= Statutory Repairs, Edinburgh =

The statutory notice system in Edinburgh, Scotland, was instituted after a series of incidents in the 1990s culminating in a serious accident in 1999 in which a person was killed. Statutory notices require homeowners to carry out repairs using council-approved builders to protect the architecture of a World Heritage city. This system is unique to Edinburgh.

The value of statutory notices issued by Edinburgh Council surveyors had increased from £9.2m in 2005 to more than £30m in 2010. The statutory notice means the council can commission repair work to be carried out on buildings in the city in order to stop them deteriorating, and then charges the owners for the work. The council keeps 15% of the costs.

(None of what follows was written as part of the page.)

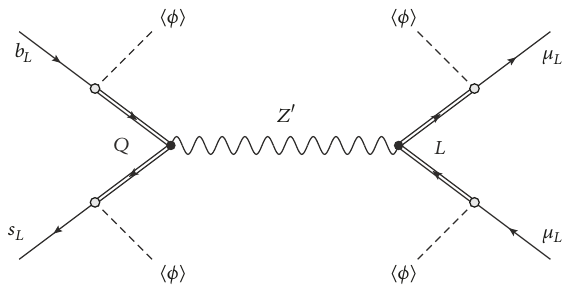
Figure 1: Generation of O 9 and O 10 in the model of [2]. The mixing between the SM fermions and the vector-like ones induces semi- Leptonic four-fermion interactions.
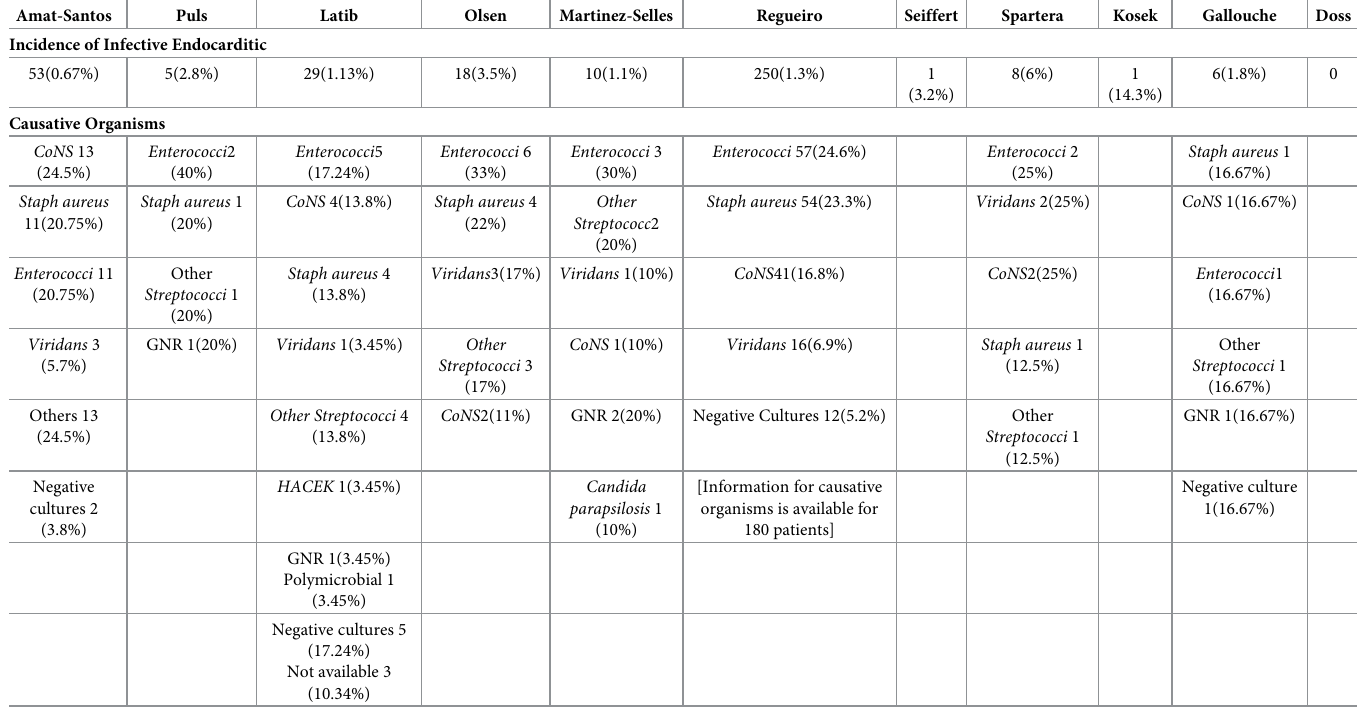
Fig 4. Percentage of post-TAVI infective endocarditis in studies included in the systematic review. The microbiological profile of post-TAVI infective endocarditis is reported in 8 studies. Enterococci are the most common causative organism isolated from 25.9% of cases followed by Staphylococcus aureus (16.1%), coagulase-negative Staphylococcus species (14.7%), other Streptococcus species (12.5%), Viridans streptococci (8.5%), gram negative rods/ HACEK / candida species (11%) and polymicrobial (0.42%).The cultures were negative in 6.7% of cases. The causative organisms of infective endocarditis are shown in Fig 5. https://doi.org/10.1371/journal.pone.0225077.g004 Table 4. Incidence of post-TAVI infective endocarditis in the included studies with its causative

A BBC Scotland Investigates programme, Scotland's Property Scandal, commissioned a quantity surveyor, Gordon Murdie, and a structural engineer, John Addison, to examine repairs carried out under the statutory notice system. Their view was that residents had been overcharged. The BBC alleged the work had been given to contractors who had not been approved.

Edinburgh Council suspended several employees from the property conservation department following the BBC programme's broadcast on 20 September 2011, and instituted an independent investigation. Lothian and Borders Police are also carried out a fraud enquiry. The Police Scotland fraud probe no criminality, but the giving of gifts and hospitality in the department was said to have been widespread.

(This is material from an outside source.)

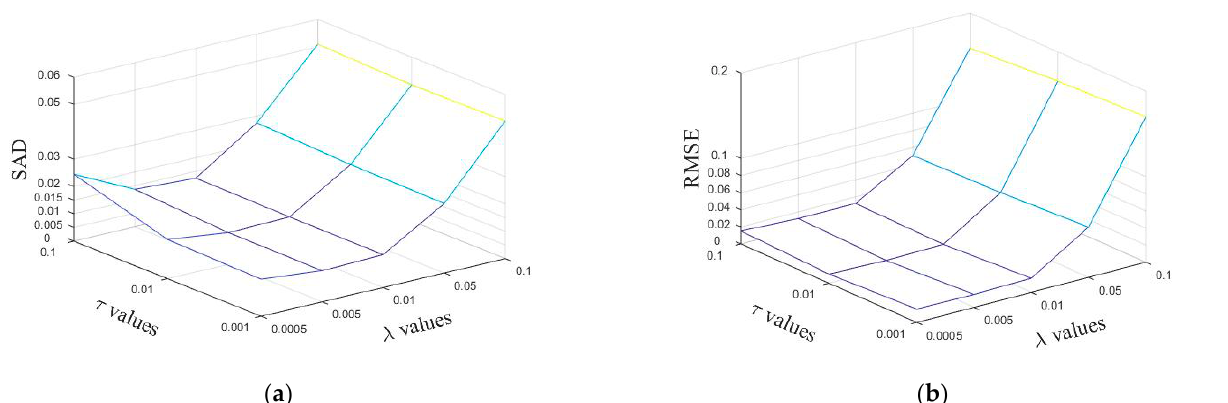
Figure 2. Spectral signatures used to generate the simulated data and abundance map of end member, 1–4. 1–4.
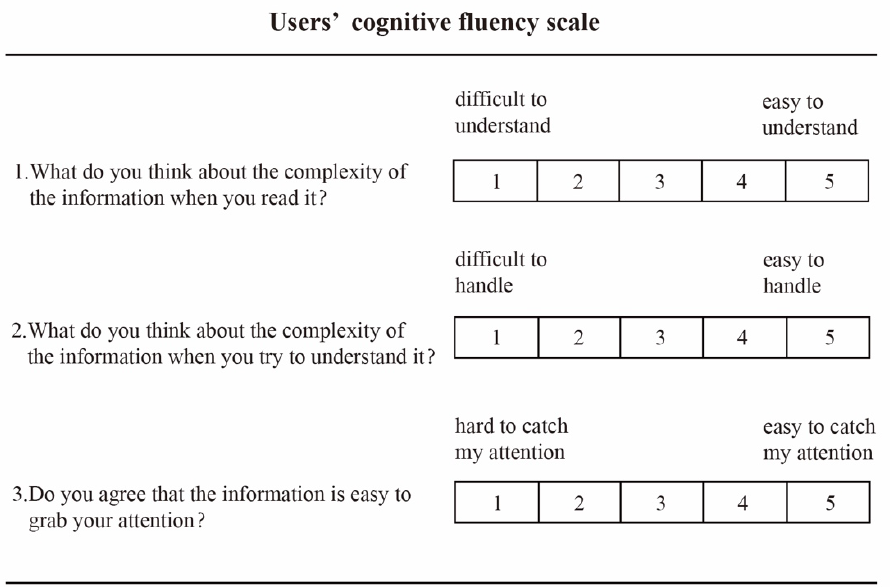
Figure A1. User cognitive fluency scale.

By January 2012 at least 650 complaints had been received by the council. A working estimate suggests that the total amount of overcharging (based on a figure of ten per cent of the value of building repairs contracts since 2005) may exceed £13.5M.

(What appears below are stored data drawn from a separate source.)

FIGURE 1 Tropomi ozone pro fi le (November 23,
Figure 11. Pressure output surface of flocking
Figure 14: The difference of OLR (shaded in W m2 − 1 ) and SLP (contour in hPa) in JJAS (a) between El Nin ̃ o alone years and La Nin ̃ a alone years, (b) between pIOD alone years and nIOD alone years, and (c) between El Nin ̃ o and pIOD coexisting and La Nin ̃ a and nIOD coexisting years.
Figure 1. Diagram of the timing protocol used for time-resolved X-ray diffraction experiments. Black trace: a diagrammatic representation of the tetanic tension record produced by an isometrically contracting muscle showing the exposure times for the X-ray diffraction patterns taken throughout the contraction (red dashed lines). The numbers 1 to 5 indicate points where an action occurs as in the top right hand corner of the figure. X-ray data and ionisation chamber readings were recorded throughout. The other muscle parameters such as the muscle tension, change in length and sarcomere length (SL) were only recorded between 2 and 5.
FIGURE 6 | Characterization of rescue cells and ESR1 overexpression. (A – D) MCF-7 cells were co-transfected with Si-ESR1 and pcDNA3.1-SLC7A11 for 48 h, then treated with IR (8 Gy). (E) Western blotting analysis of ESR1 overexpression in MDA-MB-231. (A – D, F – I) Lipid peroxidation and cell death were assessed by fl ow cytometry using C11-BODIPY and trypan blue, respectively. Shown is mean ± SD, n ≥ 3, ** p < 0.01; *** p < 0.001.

In April 2013 the Statutory Notice system was scrapped for all but emergency work.

An Internal Auditor report indicated that there had been 986 complaints about statutory repairs worth £30bn. The Property Conservation closure cost the council at least £8.3m in consultancy costs since 2011 with, at its height, a team of 42 seconded staff and consultants from Thomson Bethune and Deloitte working on the wind down.